MultiWii GUI is a .NET based configuration and GCS interface for the famous multi-copter controller software, which is based on processing. Basically it is exhaustive parameter configuration and graphical visualisation of sensors, motors and RC signal. This also helps to check all the wiring connection if its right or not, calibrate the motors based on the type of motors and type of ESCs, also calibrates sensors like Gyroscope, accelerometers and magnetometers. and its give realtime visualisation based on how you are tilting the drone and you can understand that how all the motors are controlled individually by these sensors.
Since all the physicality and the programming of the drone is done now its time to fly the drone . As the circuit board has just one Rx and Tx pinouts, i can either connect the bluetooth device to the board and control the flight through the Mobile app or the Remote control. here i am using this app which is based on Mutiwii Gui, (developed by Lot Amores). So basically the Gyroscope and the Compass of the mobile is communicating with the sensors on board and control the flight of the drone based on how do you move the mobile, drone move according to the same direction.and the sensors on board is controlling the pitch and roll movement while controlling the rotation of all four motors individually.
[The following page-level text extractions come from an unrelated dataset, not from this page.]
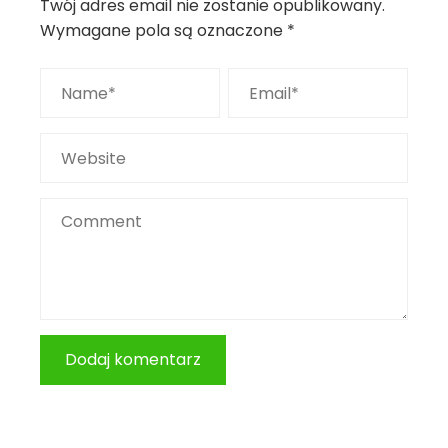
Twój adres email nie zostanie opublikowany.
Wymagane pola są oznaczone
*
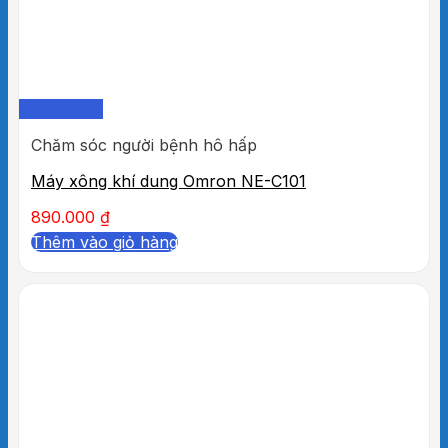
Quick View
Chăm sóc người bệnh hô hấp
Máy xông khí dung Omron NE-C101
890.000
₫
Thêm vào giỏ hàng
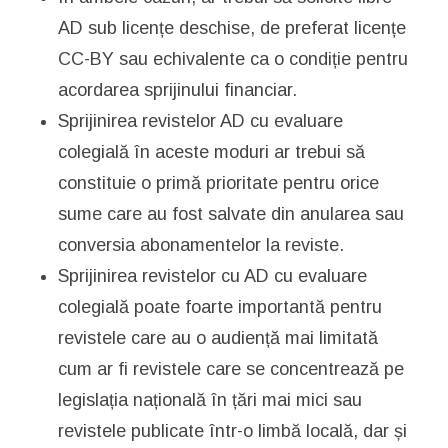
AD sub licențe deschise, de preferat licențe
CC-BY sau echivalente ca o condiție pentru
acordarea sprijinului financiar.
Sprijinirea revistelor AD cu evaluare
colegială în aceste moduri ar trebui să
constituie o primă prioritate pentru orice
sume care au fost salvate din anularea sau
conversia abonamentelor la reviste.
Sprijinirea revistelor cu AD cu evaluare
colegială poate foarte importantă pentru
revistele care au o audiență mai limitată
cum ar fi revistele care se concentrează pe
legislația națională în țări mai mici sau
revistele publicate într-o limbă locală, dar și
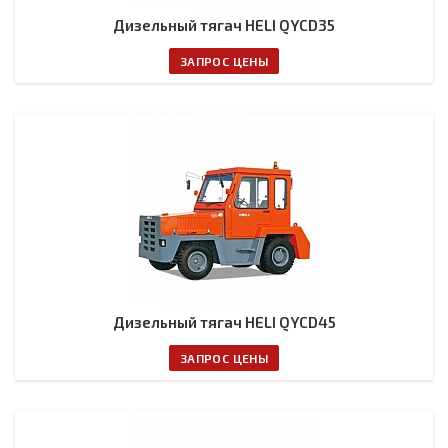
Дизельный тягач HELI QYCD35
ЗАПРОС ЦЕНЫ
Дизельный тягач HELI QYCD45
ЗАПРОС ЦЕНЫ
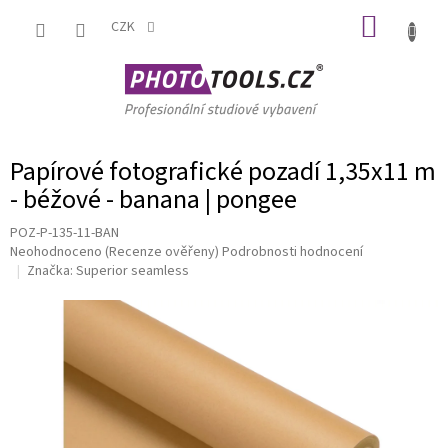
Přejít
NÁKUP
na
CZK
obsah
KOŠÍK
Papírové fotografické pozadí 1,35x11 m
- béžové - banana | pongee
POZ-P-135-11-BAN
Průměrné
Neohodnoceno
(Recenze ověřeny)
Podrobnosti hodnocení
hodnocení
Značka:
Superior seamless
produktu
je
0,0
z
5
hvězdiček.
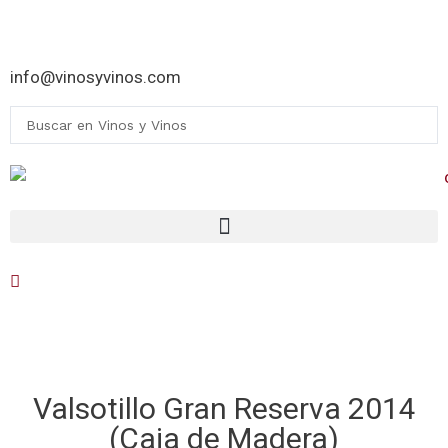
¡Ofertas Vinos Black Friday!
info@vinosyvinos.com
Valsotillo Gran Reserva 2014
(Caja de Madera)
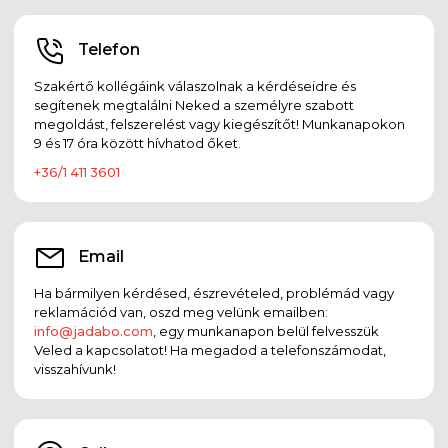
Telefon
Szakértő kollégáink válaszolnak a kérdéseidre és
segítenek megtalálni Neked a személyre szabott
megoldást, felszerelést vagy kiegészítőt! Munkanapokon
9 és 17 óra között hívhatod őket.
+36/1 411 3601
Email
Ha bármilyen kérdésed, észrevételed, problémád vagy
reklamációd van, oszd meg velünk emailben:
info@jadabo.com
, egy munkanapon belül felvesszük
Veled a kapcsolatot! Ha megadod a telefonszámodat,
visszahívunk!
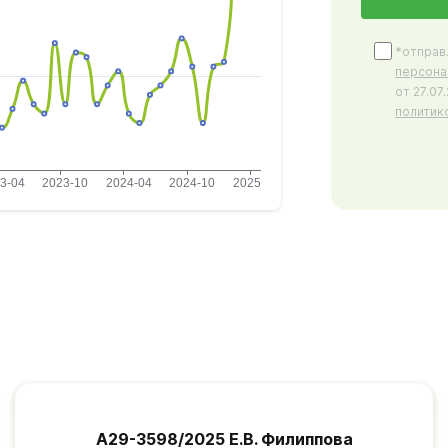
*отправ
персона
от 27.0
политик
А29-3598/2025 Е.В. Филиппова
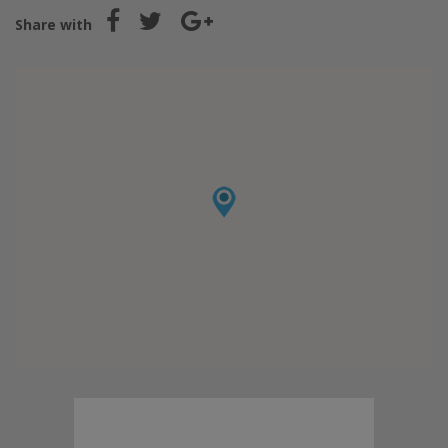
Share with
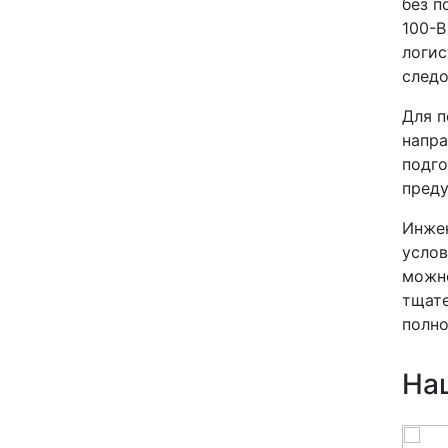
без п
100-В
логис
следо
Для п
напра
подго
преду
Инжен
услов
можно
тщате
полно
На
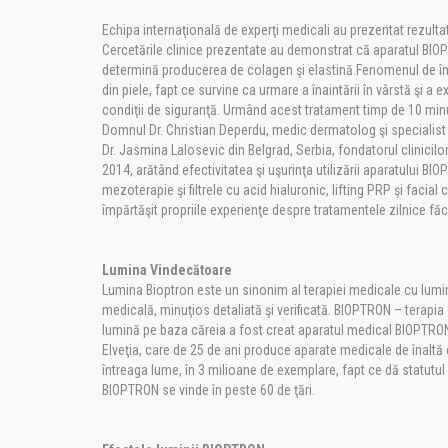
Echipa internaţională de experţi medicali au prezentat rezulta
Cercetările clinice prezentate au demonstrat că aparatul BIOPT
determină producerea de colagen şi elastină.Fenomenul de îmbăt
din piele, fapt ce survine ca urmare a înaintării în vârstă şi 
condiţii de siguranţă. Urmând acest tratament timp de 10 minute
Domnul Dr. Christian Deperdu, medic dermatolog şi specialist 
Dr. Jasmina Lalosevic din Belgrad, Serbia, fondatorul clinicil
2014, arătând efectivitatea şi uşurinţa utilizării aparatului B
mezoterapie şi filtrele cu acid hialuronic, lifting PRP şi facial 
împărtăşit propriile experienţe despre tratamentele zilnice f
Lumina Vindecătoare
Lumina Bioptron este un sinonim al terapiei medicale cu lumină ş
medicală, minuţios detaliată şi verificată. BIOPTRON – terapia 
lumină pe baza căreia a fost creat aparatul medical BIOPTRON 
Elveţia, care de 25 de ani produce aparate medicale de înaltă c
întreaga lume, în 3 milioane de exemplare, fapt ce dă statutul
BIOPTRON se vinde în peste 60 de ţări.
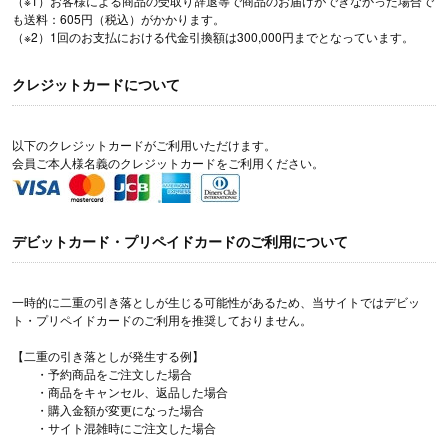
（※1）お客様による商品の受取り辞退等で商品のお届けができなかった場合で
も送料：605円（税込）がかかります。
（※2）1回のお支払における代金引換額は300,000円までとなっています。
クレジットカードについて
以下のクレジットカードがご利用いただけます。
会員ご本人様名義のクレジットカードをご利用ください。
デビットカード・プリペイドカードのご利用について
一時的に二重の引き落としが生じる可能性があるため、当サイトではデビッ
ト・プリペイドカードのご利用を推奨しておりません。
【二重の引き落としが発生する例】
・予約商品をご注文した場合
・商品をキャンセル、返品した場合
・購入金額が変更になった場合
・サイト混雑時にご注文した場合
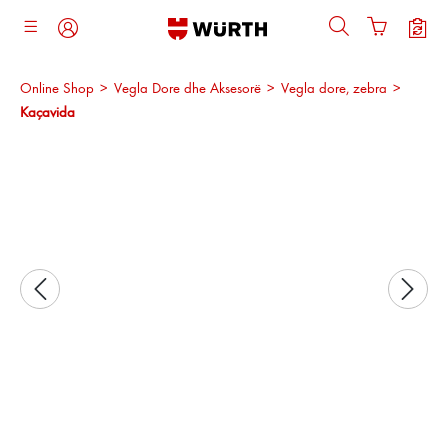
ajtja kryesore
Online Shop
>
Vegla Dore dhe Aksesorë
>
Vegla dore, zebra
>
Kaçavida
Kalo galerinë e imazheve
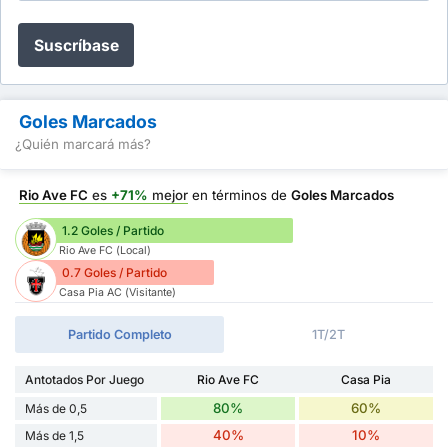
Suscríbase
Goles Marcados
¿Quién marcará más?
Rio Ave FC
es
+71%
mejor
en términos de
Goles Marcados
1.2 Goles / Partido
Rio Ave FC (Local)
0.7 Goles / Partido
Casa Pia AC (Visitante)
Partido Completo
1T/2T
Antotados Por Juego
Rio Ave FC
Casa Pia
80%
60%
Más de 0,5
40%
10%
Más de 1,5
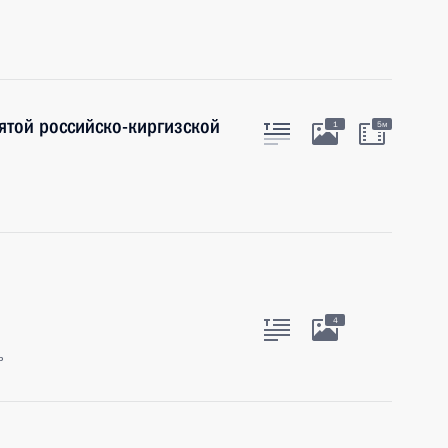
ятой российско-киргизской
1
5м
4
ь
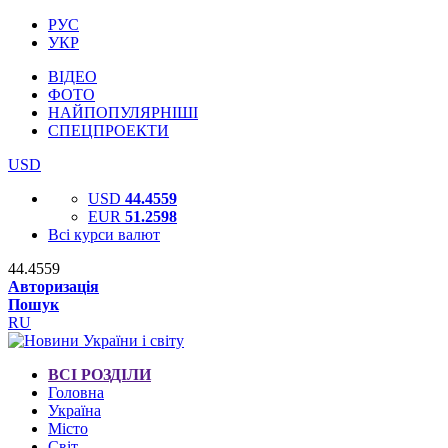
РУС
УКР
ВІДЕО
ФОТО
НАЙПОПУЛЯРНІШІ
СПЕЦПРОЕКТИ
USD
USD
44.4559
EUR
51.2598
Всі курси валют
44.4559
Авторизація
Пошук
RU
ВСІ РОЗДІЛИ
Головна
Україна
Місто
Світ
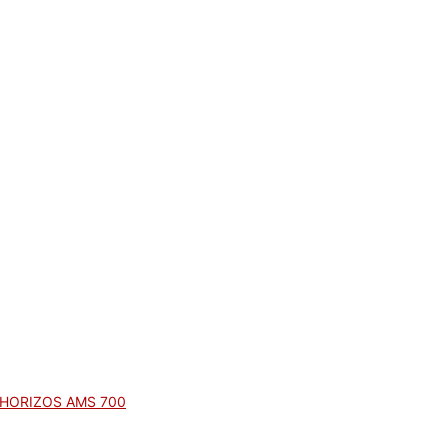
HORIZOS AMS 700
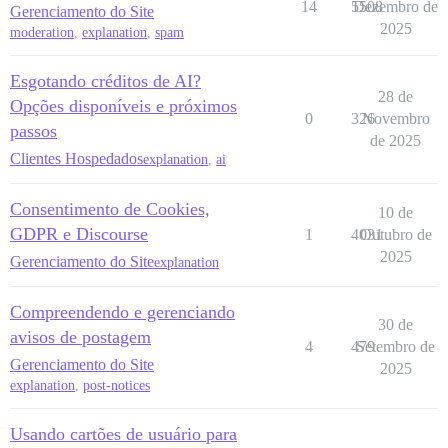
14
5508
Dezembro de
Gerenciamento do Site
2025
moderation
,
explanation
,
spam
Esgotando créditos de AI?
28 de
Opções disponíveis e próximos
0
326
Novembro
passos
de 2025
Clientes Hospedados
explanation
,
ai
Consentimento de Cookies,
10 de
GDPR e Discourse
1
4031
Outubro de
2025
Gerenciamento do Site
explanation
Compreendendo e gerenciando
30 de
avisos de postagem
4
479
Setembro de
Gerenciamento do Site
2025
explanation
,
post-notices
Usando cartões de usuário para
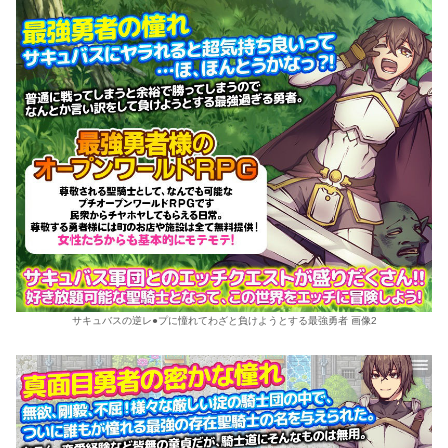
サキュバスの逆レ●プに憧れてわざと負けようとする最強勇者 画像2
Finally i managed to make the drone fly.
I am quiet happy with the result so far. its just i need to tweak the settings in order to make the flight more stabilise and more in control and that is going to happen while experimenting with different settings and flying it again and again. about the electronics, now i have basic understanding about micro controllers (about ATtiny and ATmega) and the components and specially about the voltage regulators (thanks to Gullime Camprodon, Miguel Angel de Heras and Luciano Betoldi) that how can you improvise the board and make it more efficient by changing the micro controller and also while developing the drone i learnt a lot about the coding (Arduino and Processing) and bout developing an app for mobile (for instance creating a network between two devices to receive and transmit data). Now as i told you, i need to more focus on the controlling and stabilising the flight and i am going to make improvised FabIMU. As i have been working with Aldo Sollazzo to combine the Gimbal and drone together. we managed to connect the gimbal with the board i am using fro the drone and we managed to make the gimbal stabilised by using the same Gyroscope and Accelerometer, which was also working quiet well.